Après la découverte de six corps ligotés, les yeux bandés, dans une fosse commune près de Forécariah le 24 août dernier, le président de l’UFDG, Cellou Dalein Diallo, invité de RFI Afrique ce jeudi 3 septembre 2026, dit ne pas être rassuré par l’annonce d’enquêtes judiciaires.
La découverte, le 24 août dernier, de six corps ligotés, les yeux bandés, dans une fosse commune près de Forécariah continue de susciter des réactions. Interrogé sur RFI Afrique ce jeudi 3 septembre 2026, le président de l’Union des Forces Démocratiques de Guinée (UFDG), Cellou Dalein Diallo, a dit douter de la volonté de la justice de faire la lumière sur cette affaire.
« Ça ne me rassure pas qu’ils fassent des enquêtes, dans la mesure où il y a eu beaucoup de cas déplorables qui appelaient des enquêtes sérieuses pour identifier les auteurs et commanditaires de crimes et de disparitions forcées. La justice a promis de faire la lumière et jusqu’à présent, on n’a aucune information », a-t-il déclaré.
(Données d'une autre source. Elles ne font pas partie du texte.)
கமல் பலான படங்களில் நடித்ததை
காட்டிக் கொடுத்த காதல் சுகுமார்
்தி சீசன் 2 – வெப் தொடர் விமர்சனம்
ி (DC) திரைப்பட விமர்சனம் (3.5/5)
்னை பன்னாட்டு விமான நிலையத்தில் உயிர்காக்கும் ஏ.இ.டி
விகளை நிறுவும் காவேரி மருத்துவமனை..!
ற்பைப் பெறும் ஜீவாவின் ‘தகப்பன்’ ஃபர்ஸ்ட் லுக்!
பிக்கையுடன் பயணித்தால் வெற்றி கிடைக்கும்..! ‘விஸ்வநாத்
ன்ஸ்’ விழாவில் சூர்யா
Le président de l’UFDG a dressé un bilan des disparitions forcées :
« Les disparitions forcées, aujourd’hui, il y a au moins des douzaines de jeunes, de citoyens portés disparus et jusqu’à présent, on n’a pas de résultat », a-t-il affirmé.
Pour l’opposant, le lieu de la découverte renforce les inquiétudes :
« N’oubliez pas que cette fosse commune a été découverte non loin du camp de Kaléya, le camp occupé par les forces spéciales », a-t-il rappelé.
Cellou Dalein Diallo s’inquiète également des conditions de réinhumation des corps :
« Nous allons appeler à conduire des enquêtes, mais déjà les premiers signes sont sources d’inquiétude, dans la mesure où on a réenterré les corps sans faire d’autopsie, sans chercher à identifier les corps », a-t-il estimé.
Et de conclure : « Il n’y a aucun signe d’espoir par rapport à ça ».